Whether part of integrated indicator systems or developed separately, climate change indicators on the mitigation side may focus on absolute or efficiency measures (Herzog and Baumert, 2006). Absolute measures help track aggregate emissions, thus quantify the direct pressure of human activities on the climate system. Efficiency measures indicate the amount of energy or materials used or GHG emitted in order to produce a unit of economic output, or more generally, to achieve a degree of change in human wellbeing. Depending on the policy context, both absolute measures and efficiency measures may be useful. But from the climate system perspective, it is ultimately indicators of absolute emission levels that matter.

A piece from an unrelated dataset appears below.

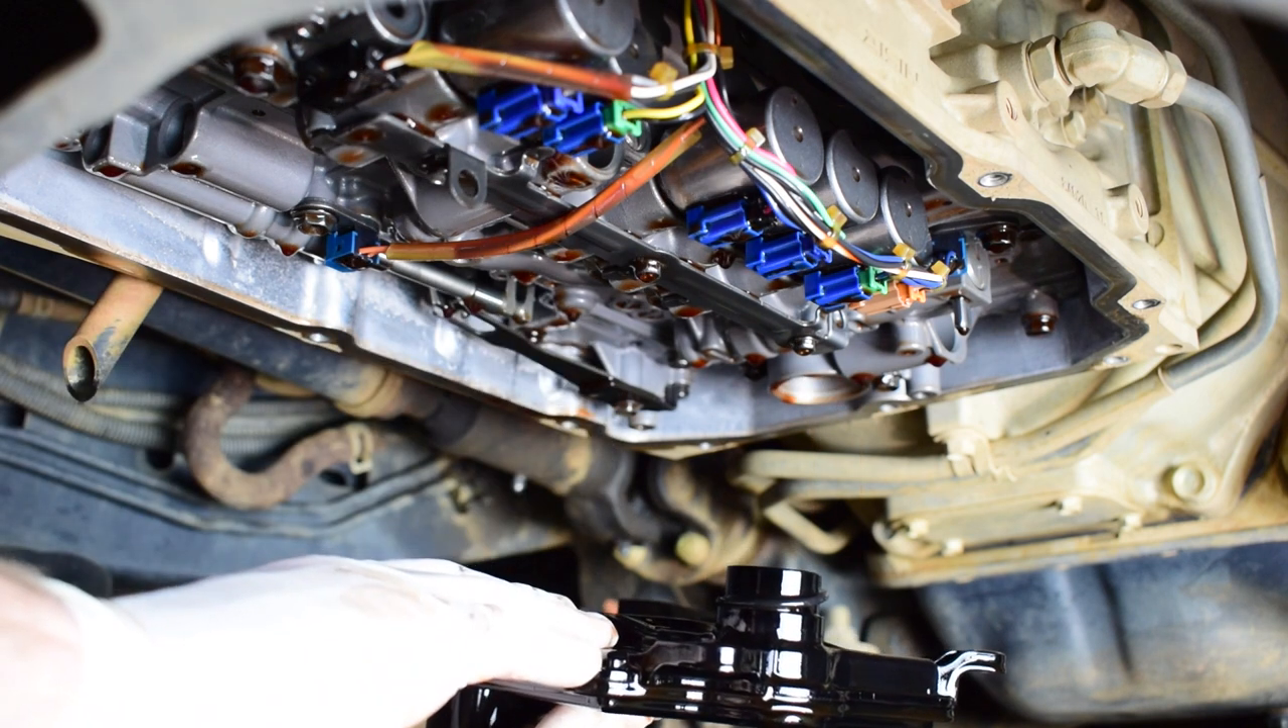So now I've removed the old transmission filter from the transmission.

At the sectoral level, several initiatives are being implemented to measure and monitor progress towards sustainable development, including the reduction of greenhouse gas emissions. In the buildings sector, for instance, the US Green Buildings Council, has established Leadership in Energy and Environmental Design (LEED) that sets a voluntary, consensus-based national standard for developing high-performance, sustainable buildings. About 2000 large buildings have received certificates. The Global Reporting Initiative (GRI) is a multi-stakeholder process whose mission is to develop and disseminate globally applicable Sustainability Reporting Guidelines. These Guidelines are for voluntary use by organizations for reporting on the economic, environmental, and social dimensions of their activities, products, and services. Over 700 large industrial corporations are annually reporting their sustainable development progress using these guidelines. Industry sectors, such as cement and aluminium, which are among the most intensive energy users, have their own initiatives to track progress (For more information on sectoral indicators, see Section 12.3.1).

In essence, while tools for measuring progress towards sustainable development are still far from perfect, considerable progress in the development of such tools and considerable uptake in their use has occurred. The trend is clearly towards more refinement in the tools and an increase in their use by governments, business and civil society.